Some parts of the method are not defined, e.g. Actions AeA_e in section 3. What exactly are the actions?

Experiments

  1. Evaluation is only on two relatively small variants of T5. The results seem mixed for the smaller model, though a bit better for the 3B model. It seems like the way to evaluate this would be to train larger models
  2. The lack of error bars makes it hard to judge the significance of the performance deltas
  3. I found the ablation study a bit hard to understand -- so if (w/o TR) is just removing that one line, why is the drop-off so much larger than removing the whole thinking section? Shouldn't the model learn to compensate for the lack of prompt? Or is this evaluation removing the prompt at inference for a model trained with the full prompt (this taking the model OOD)

问题

  1. Is the Thinking loss just a loss that requires the model to begin with "I should learn from correct examples and avoid mistakes in the wrong examples”?
  2. It is indeed a bit counterintuitive that the models do worse with more examples (2 positive and 2 neg, vs 1 pos and 1 neg). I like that the authors included this experiment -- I would ask for it if it weren't there. Still, I feel like this result needs some explaining, since the idea of this method is to make the model better able to leverage in-context learning, and the drop-off with more examples actually seems greater with TADIS vs. w/o it.
审稿意见
6

This paper introduces TADIS, a novel method for fine-tuning LLMs in few-shot settings and improving their performance in natural language tasks. TADIS proposes to modify the typical approach of providing positive and negative prompts in few-shot examples with an additional classification (referred as 'deep-thinking' in this paper) step to reason the truthfulness of the examples, before predicting a final answer for the concerned task. TADIS was tested in zero-shot and and few-shot settings and was shown to outperform baseline few-shot fine-tuning in the ROUGE-L metric, for both in-domain and out-of-domain tasks.

优点

  • Outperforms baseline work with a simple method that is applicable to many tasks.
  • Extensive exploration and experiments for multiple variants of the method, some based on real use-cases such as noisy generated task examples.
  • Comprehensive Ablation Study and Discussion

缺点

  • Limited novelty over recent prompting work: the proposed methods is conceptually similar to Chain-of-Thought prompting, falling under the same theme of adding intermediate reasoning steps before making a final prediction. Nevertheless, the proposed method might be more widely available to existing data given that it does not have additional requirement beyond truthfulness labels for the examples

  • Requires re-training of the concerned models: which could be costly given the targeted models are LLMs, when compared to the few-shot prompting paradigm.
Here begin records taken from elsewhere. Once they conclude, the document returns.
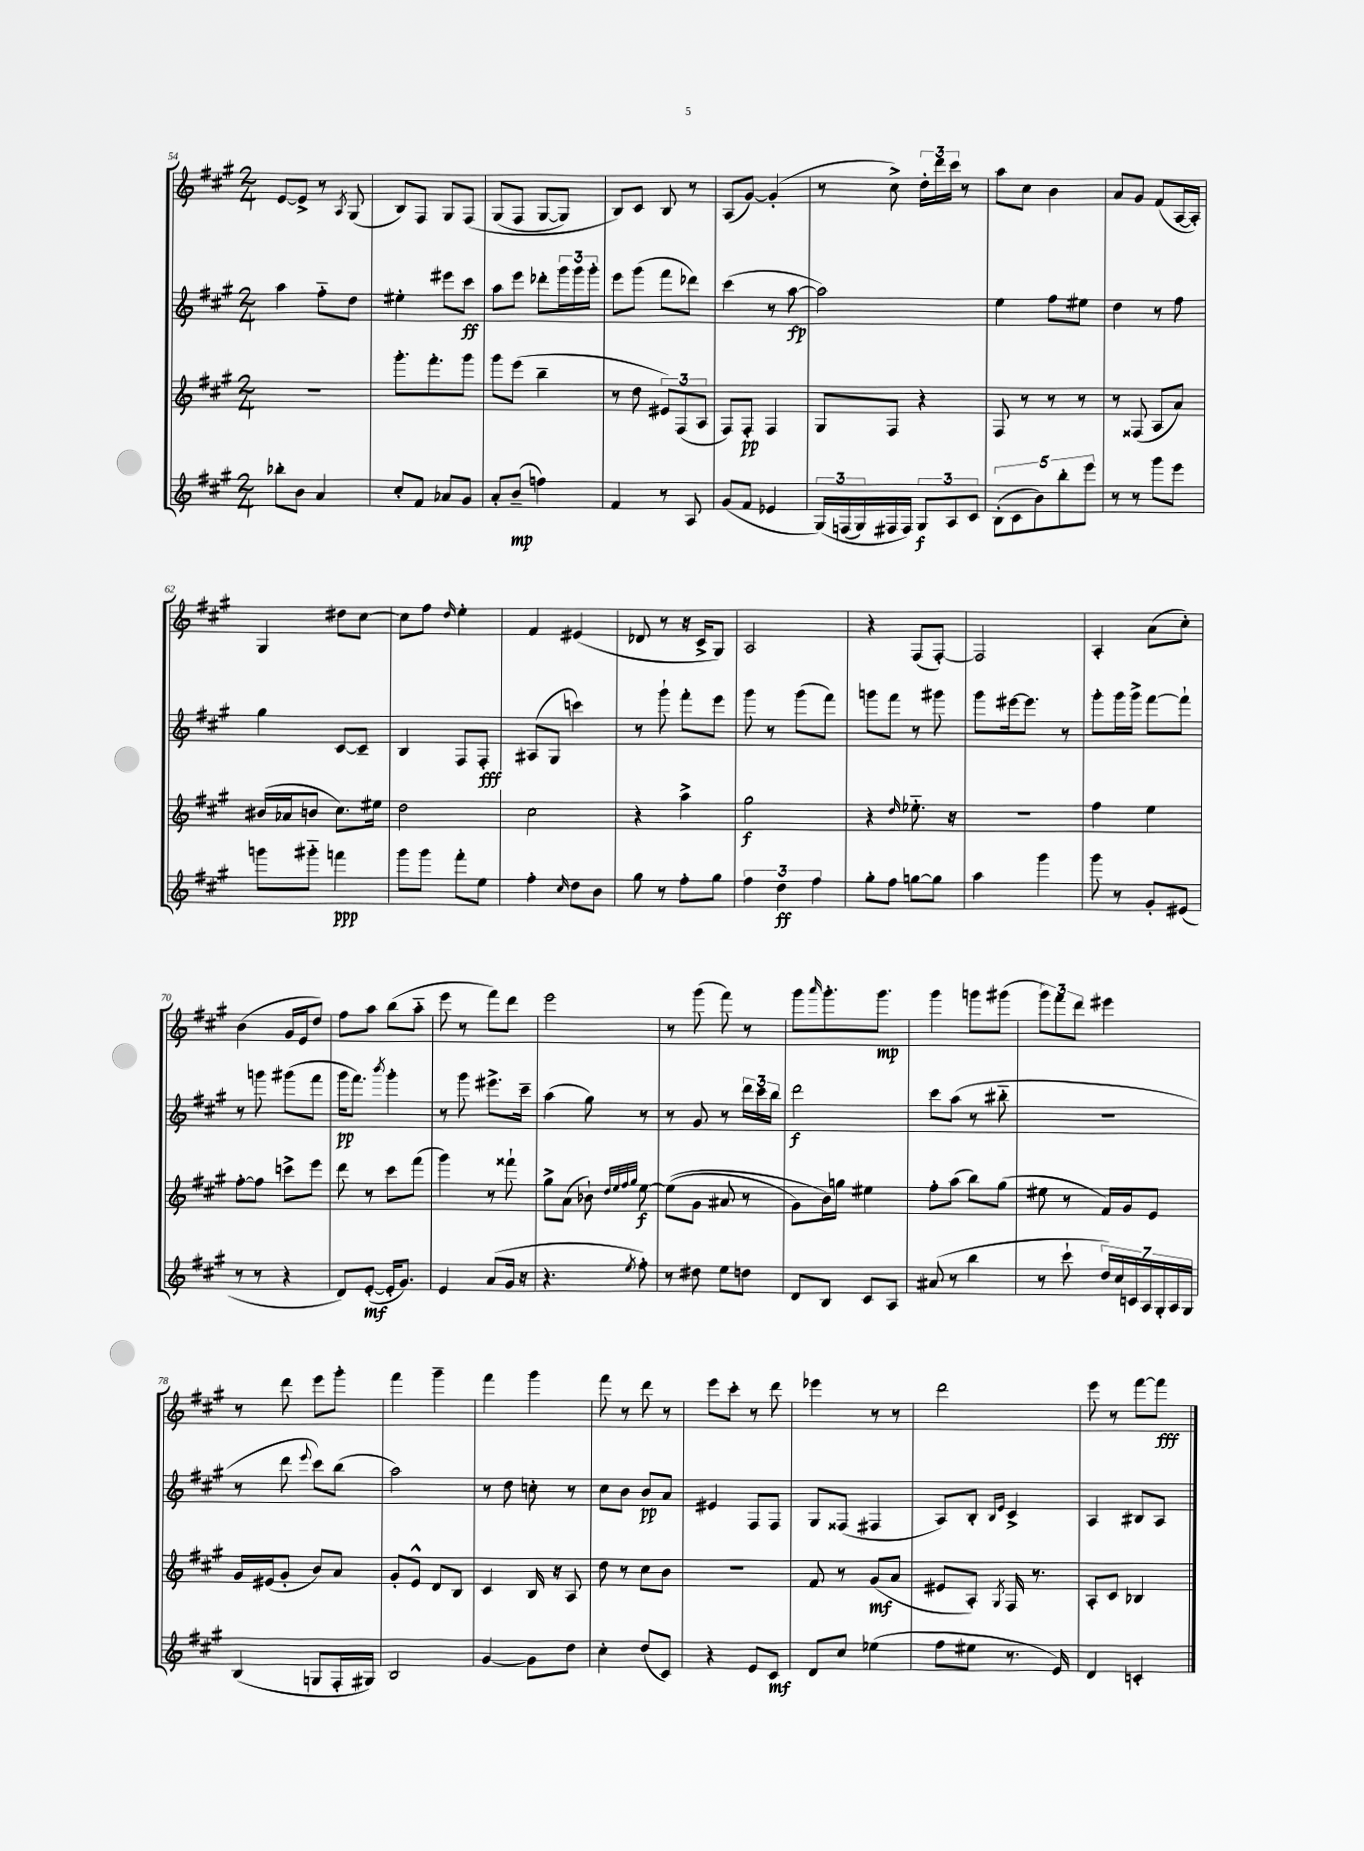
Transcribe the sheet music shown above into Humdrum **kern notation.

**kern	**kern	**kern	**kern
*staff4	*staff3	*staff2	*staff1
*clefG2	*clefG2	*clefG2	*clefG2
*k[f#c#g#]	*k[f#c#g#]	*k[f#c#g#]	*k[f#c#g#]
*M2/4	*M2/4	*M2/4	*M2/4
8bb-'\L	2r	4aa\	[8e/L
8b\J	.	.	8e^/]J
4a/	.	8ff#'~\L	8r
.	.	.	8qA/
.	.	8dd\J	(8G#/
=	=	=	=
8cc#'/L	8.ggg#'\L	4ee#'\	8B/L)
8f#/J	.	.	8F#/J
.	8.fff#'\	.	.
8a-/L	.	8eee#\L	8G#/L
8g#/J	8ggg#\J	8ccc#\J	&(8F#/J
=	=	=	=
8a'/L	8ggg#\L	8aa\L	(8G#/L
(8b~/J	(8eee\J	8eee\J	8F#/J
4ff\)	4bb~\	8ddd-'\L	[8G#/L
.	.	24ggg#\L	8G#/]J)
.	.	24ggg#\	.
.	.	24ggg#'\JJ	.
=	=	=	=
4f#/	8r	8eee\L	8B/L&)
.	8dd\	(8ggg#\J	8c#/J
8r	12e#/L)	8fff#\L	8B/
.	(12F#/	.	.
8A/	.	8ddd-\J)	8r
.	12A/J	.	.
=	=	=	=
(8g#/L	8F#/L)	(4ccc#\	(8A/L
8f#/J	8F#'/J	.	[8g#/J)
4e-/	4F#/	8r	(4g#'/]
.	.	[8aa\	.
=	=	=	=
&(24G#/LL)	8G#/L	2aa\])	8r
(24F/	.	.	.
24G#/)	.	.	.
16F#/	8F#/J	.	8cc#^\)
16F#/JJ&)	.	.	.
12G#/L	4r	.	24dd'\LL
.	.	.	24ddd\
12A/	.	.	24ccc#\JJ
.	.	.	8r
12c#/J	.	.	.
=	=	=	=
(10B'\L	8F#/	4ee\	8aa\L
10c#\	.	.	.
.	8r	.	8cc#\J
10b\)	.	.	.
.	8r	8ff#\L	4b\
10bb'\	.	.	.
.	8r	8ee#\J	.
10eee\J	.	.	.
=	=	=	=
8r	8r	4dd\	8a/L
8r	(8F##/	.	8g#/J
8ggg#\L	8A/L	8r	(8f#/L
8eee\J	8a/J)	8ff#\	[16A/L
.	.	.	16A'/]JJ)
=	=	=	=
8ggg\L	(16b#/LL	4gg#\	4G#/
.	16a-/J	.	.
8ggg#'~\J	8b/J	.	.
4fff\	8.cc#\L)	[8c#/L	8dd#\L
.	.	8c#~/]J	[8cc#\J
.	16ee#\Jk	.	.
=	=	=	=
8ggg#\L	2dd\	4B/	8cc#\]L
8ggg#\J	.	.	8ff#\J
.	.	.	16qqdd/
8fff#'\L	.	8F#/L	4ee'\
8ee\J	.	8F#'/J	.
=	=	=	=
4ff#'\	2cc#\	(8A#/L	4f#/
.	.	8G#/J	.
16qqcc#/	.	.	.
8dd\L	.	4ccc\)	(4e#/
8b\J	.	.	.
=	=	=	=
8gg#\	4r	8r	8d-/
8r	.	8ggg#`\	8r
8ff#'\L	4aa^\	8fff#'\L	16r
.	.	.	16c#^/LK
8gg#\J	.	8eee\J	8G#/J)
=	=	=	=
6ff#\	2gg#\	8ggg#\	2A/
.	.	8r	.
6dd\	.	.	.
.	.	(8ggg#\L	.
6ff#\	.	.	.
.	.	8fff#\J)	.
=	=	=	=
8gg#'\L	4r	8ggg\L	4r
8ff#\J	.	8fff#\J	.
.	16qqdd/	.	.
[8gg\L	8.ee-'~\	8r	(8F#/L
8gg\]J	.	8ggg#\	[8F#'/J)
.	16r	.	.
=	=	=	=
4aa\	2r	8ggg#\L	2F#/]
.	.	[16eee#\k	.
.	.	8.eee#\]J	.
4ggg#\	.	.	.
.	.	8r	.
=	=	=	=
8ggg#\	4ff#\	8ggg#'\L	4A'/
8r	.	16ggg#\L	.
.	.	16ggg#^\JJ	.
8g#'/L	4ee\	[8fff#\L	(8a\L
(8e#/J	.	8fff#`\]J	8cc#'\J)
=	=	=	=
8r	[8ff#'\L	8r	(4b\
8r	8ff#\]J	8ggg\	.
4r	8ccc^\L	(8ggg#\L	16g#/LL
.	.	.	16e/J
.	8eee\J	8fff#\J	8dd/J)
=	=	=	=
8d/L)	8ddd\	16ggg#\LK	8ff#\L
.	.	8.fff#\J)	.
([8e'/J	8r	.	8aa\J
.	.	8qbbb/	.
16e'/]LK	8ccc#\L	4ggg#'\	(8bb\L
8.g#/J)	.	.	.
.	(8fff#\J	.	8aa'~\J
=	=	=	=
4e/	4ggg#\)	8r	8eee\
.	.	8ggg#\	8r
(8a/L	8r	8.eee#^\L	8fff#\L)
16g#/Jk	8fff##`\	.	8ddd\J
16r	.	16ccc#~\Jk	.
=	=	=	=
4.r	8gg#^\L	(4aa\	2eee\
.	(8a\J	.	.
.	8b-`\)	8gg#\)	.
.	32qqdd/LLL	.	.
.	32qqee/	.	.
.	32qqff#/	.	.
8qee/	32qqgg#/JJJ	.	.
8ff#'\)	[8ee\	8r	.
=	=	=	=
8r	&((8ee\]L	8r	8r
8dd#\	8g#\J	8g#/	(8ggg#\
8ee\L	8a#/	8r	8fff#\)
8dd\J	8r	24ddd\LL	8r
.	.	24ccc#\	.
.	.	24bb\JJ	.
=	=	=	=
8d/L	8g#\L)	2ddd\	8ggg#\L
.	.	.	16qqaaa/
8B/J	16b\L&)	.	8.ggg#'\
.	16gg\JJ	.	.
8c#/L	4ee#\	.	.
.	.	.	8.ggg#\J
8A/J	.	.	.
=	=	=	=
(8a#/	8ff#'\L	8ccc#\L	4ggg#\
8r	(8aa\J	(8aa\J	.
4bb\	8bb\L)	8r	8ggg\L
.	(8gg#\J	8bb#'~\	(8ggg#\J
=	=	=	=
8r	8ee#\	2r	12ggg#\L)
.	.	.	12fff#\
8ccc#`\	8r	.	.
.	.	.	12ddd\J
28dd/LL)	16f#/LL)	.	4eee#\
28cc#/	.	.	.
.	16g#/J	.	.
28c/	.	.	.
28A/	.	.	.
.	8e/J	.	.
28G#'/	.	.	.
28A/	.	.	.
28G#/JJ	.	.	.
=	=	=	=
(4B/	16g#/LL	8r	8r
.	(16e#/J	.	.
.	8g#'/J	8ddd\	8ddd\
.	.	8qqeee/	.
8G/L	8b/L)	8ccc#\L)	8eee\L
16F#'/L	8a/J	(8bb\J	8ggg#'\J
16G#/JJ)	.	.	.
=	=	=	=
2B/	8g#'/L	2aa\)	4fff#\
.	8e^^/J	.	.
.	8d/L	.	4ggg#~\
.	8B/J	.	.
=	=	=	=
[4g#/	4c#/	8r	4fff#\
.	.	8dd\	.
8g#\]L	16B/	8cc'\	4ggg#\
.	16r	.	.
8dd\J	8A/	8r	.
=	=	=	=
4cc#'\	8dd\	8cc#\L	8fff#\
.	8r	8b\J	8r
(8dd/L	8cc#\L	8b/L	8ddd\
8c#/J)	8b\J	8a/J	8r
=	=	=	=
4r	2r	4e#/	8eee\L
.	.	.	8ccc#'\J
8e/L	.	8F#/L	8r
8c#/J	.	8F#/J	8ddd\
=	=	=	=
8d/L	8f#/	8G#/L	4eee-\
8cc#/J	8r	(8F##/J	.
(4ee-\	(8g#/L	4F#/	8r
.	8a/J	.	8r
=	=	=	=
8ff#\L	8e#/L	8A/L)	2ddd\
8ee#\J	8A'/J)	8B'/J	.
.	.	16qqB/LL	.
.	8qG#/	16qqe/JJ	.
8.r	16F#/	4c#^/	.
.	8.r	.	.
16e/)	.	.	.
=	=	=	=
4d/	8A'/L	4A/	8eee\
.	8c#/J	.	8r
4c'/	4B-/	8B#/L	[8fff#\L
.	.	8A/J	8fff#\]J
==	==	==	==
*-	*-	*-	*-
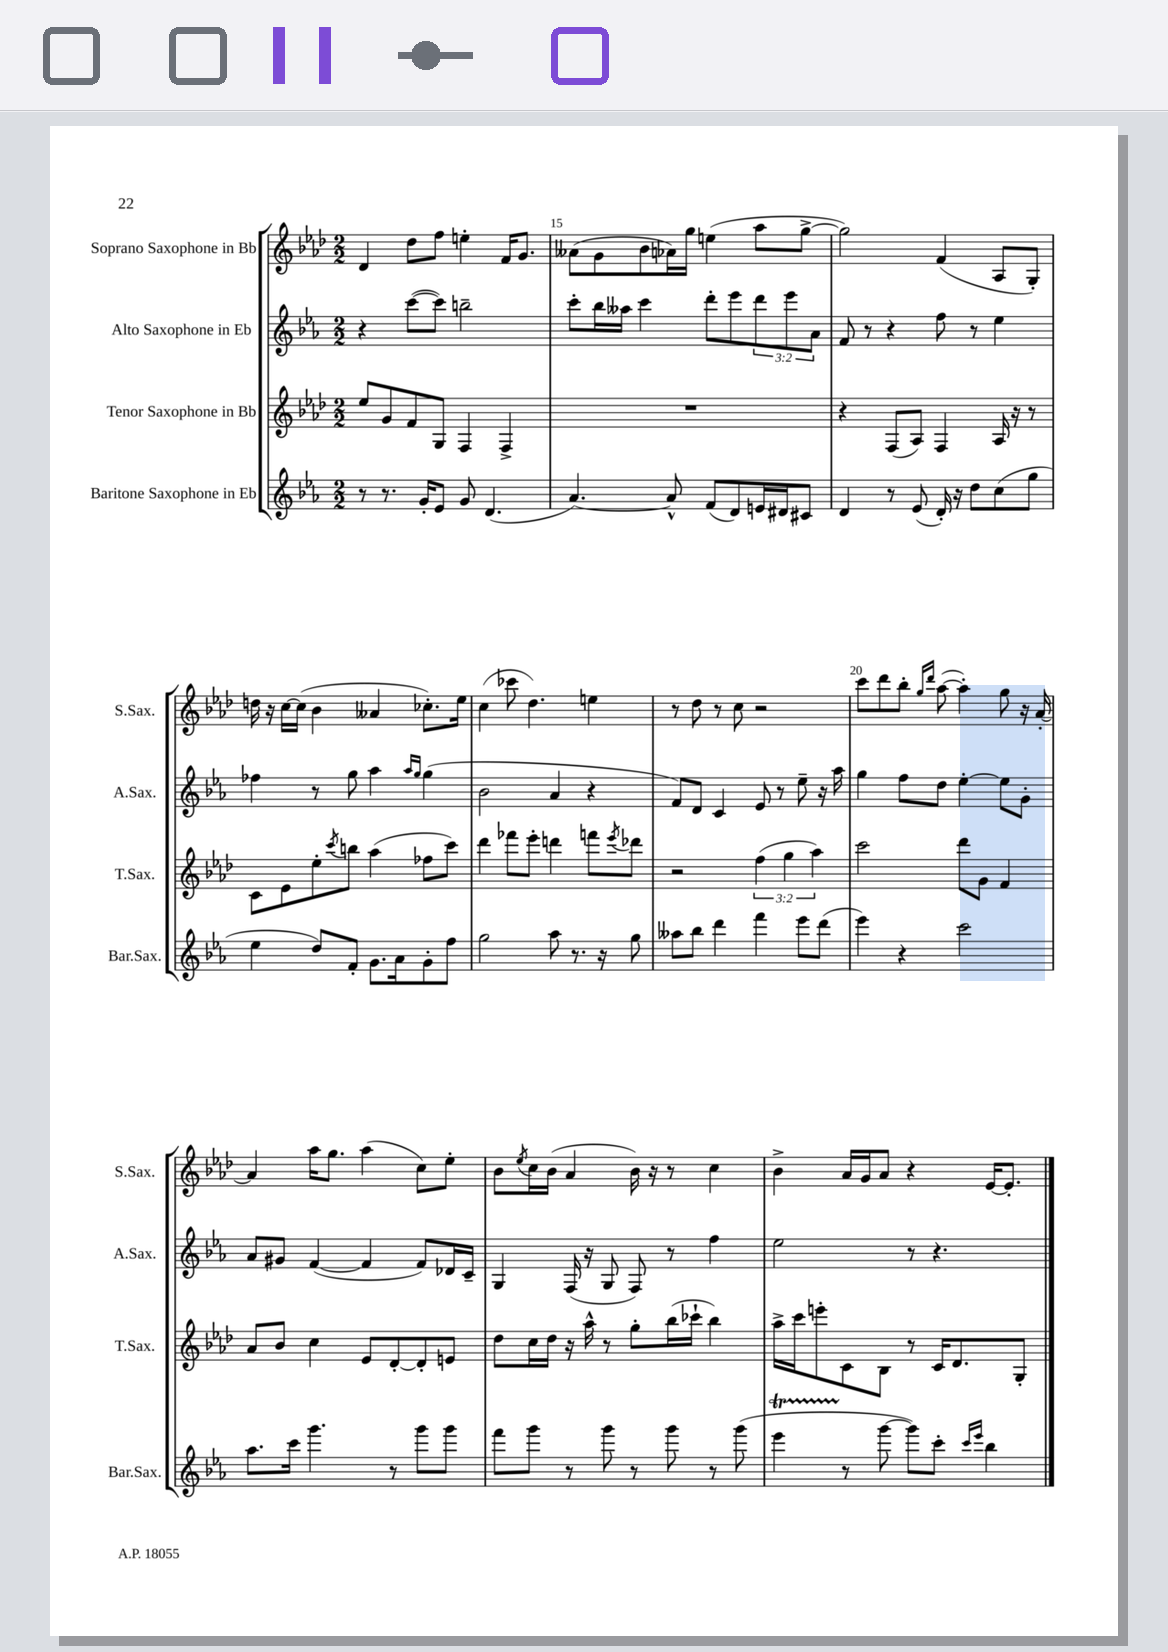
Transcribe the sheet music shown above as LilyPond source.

<<
\new StaffGroup <<
\new Staff = "s0" \with { instrumentName = "Soprano Saxophone in Bb" shortInstrumentName = "S.Sax." } {
    \clef treble \key aes \major \numericTimeSignature \time 2/2
    des'4 des''8 f''8 e''4-. f'16 g'8. |
    aeses'8( g'8 bes'8 aes'16) g''16 e''4( aes''8 g''8~-> |
    g''2) f'4( aes8 g8-.) |
    d''16 r16 c''16~ c''16( bes'4 aeses'4 ces''8.-.) ees''16 |
    c''4( ces'''8 des''4.) e''4 |
    r8 des''8 r8 c''8 r2 |
    c'''8 des'''8 bes''8-. \grace { g''16 des'''16 } aes''8~( aes''4-.) g''8 r16 aes'16~-. |
    aes'4 aes''16 g''8. aes''4( c''8) ees''8-. |
    bes'8 \acciaccatura { ees''8 } c''16 bes'16( aes'4 bes'16) r16 r8 c''4 |
    bes'4-> aes'16 g'16 aes'8 r4 ees'16~ ees'8.-. \bar "|." |
}
\new Staff = "s1" \with { instrumentName = "Alto Saxophone in Eb" shortInstrumentName = "A.Sax." } {
    \clef treble \key ees \major \numericTimeSignature \time 2/2 \override Staff.TupletNumber.text = #tuplet-number::calc-fraction-text
    r4 c'''8~( c'''8) b''2-- |
    c'''8-. bes''16 aeses''16 c'''4 d'''8-. ees'''8 \tuplet 3/2 { d'''8 ees'''8 aes'8 } |
    f'8 r8 r4 f''8 r8 ees''4 |
    fes''4 r8 g''8 aes''4 \grace { aes''16 g''16 } g''4( |
    bes'2 aes'4 r4 |
    f'8) d'8 c'4 ees'8 r8 ees''8-- r16 aes''16 |
    g''4 f''8 d''8 ees''4~-. ees''8 g'8-. |
    aes'8 gis'8 f'4~( f'4 f'8) des'16 c'16-- |
    g4 f16( r16 g8 f8) r8 f''4 |
    ees''2 r8 r4. \bar "|." |
}
\new Staff = "s2" \with { instrumentName = "Tenor Saxophone in Bb" shortInstrumentName = "T.Sax." } {
    \clef treble \key aes \major \numericTimeSignature \time 2/2 \override Staff.TupletNumber.text = #tuplet-number::calc-fraction-text
    ees''8 g'8 f'8 g8 f4 f4-> |
    R1 |
    r4 f8( aes8) f4 aes16 r16 r8 |
    c'8 ees'8 ees''8-. \acciaccatura { c'''8 } b''8 aes''4( fes''8 c'''8) |
    des'''4 fes'''8 ees'''8-. d'''4 f'''8 \acciaccatura { ees'''8 } des'''8 |
    r2 \tuplet 3/2 { f''4( g''4 aes''4) } |
    c'''2 des'''8 g'8 f'4 |
    aes'8 bes'8 c''4 ees'8 des'8~-. des'8-. e'8 |
    des''8 c''16 des''16 r16 aes''16-^ r8 g''8-. bes''16( ces'''16-! bes''4) |
    aes''16-> c'''16 e'''8-. c'8 bes8 r8 c'16 des'8. g8-. \bar "|." |
}
\new Staff = "s3" \with { instrumentName = "Baritone Saxophone in Eb" shortInstrumentName = "Bar.Sax." } {
    \clef treble \key ees \major \numericTimeSignature \time 2/2
    r8 r8. g'16-. ees'8 g'8 d'4.( |
    aes'4.~) aes'8-^ f'8( d'8) e'16 dis'16 cis'8 |
    d'4 r8 ees'8( d'16-.) r16 d''8 c''8( g''8 |
    ees''4 d''8) f'8-. g'8. aes'16 g'8-. f''8 |
    g''2 aes''8 r8. r16 g''8 |
    aeses''8 bes''8 d'''4 f'''4 ees'''8 d'''8( |
    ees'''4) r4 c'''2 |
    aes''8. c'''16 g'''4. r8 g'''8 g'''8 |
    f'''8 g'''8 r8 g'''8 r8 g'''8 r8 g'''8( |
    ees'''4\startTrillSpan r8\stopTrillSpan g'''8~ g'''8) c'''8-. \grace { c'''16 ees'''16 } bes''4 \bar "|." |
}
>>
>>
\layout { \context { \Score currentBarNumber = #14 \override BarNumber.break-visibility = ##(#f #t #t) barNumberVisibility = #(every-nth-bar-number-visible 5) } }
  • Marginal improvement over baselines: Only few-point improvement in ROUGE-L score is observed over baselines, in which a larger model may demonstrate greater improvements for the proposed method.

  • Some overly broad claims in the presentation of the paper: statements such as steering models to perform 'deep-thinking' might require more extensive evidence and prior literature to support that the LLMs are actually 'thinking'.

问题

As the author(s) claim that TADIS elicits deep-thinking behaviour in models, I wonder if the author(s) have explanations on why the "Random" test setting can improve over Zero-shot test setting for all methods in Table 3? I would expect that the model should not have gained any new knowledge from Random labels, and would perform similarly to zero-shot. While the author(s) have explained this behavior for the training setting, I would like to know why does this not also apply to testing?

Based on the above question, I would also expect the that ground-truth testing setting to perform better than the random testing setting in Table 3, and would like to the author(s) to discuss these results further. It might also be helpful to show some qualitative results comparing between the generated outputs from various methods.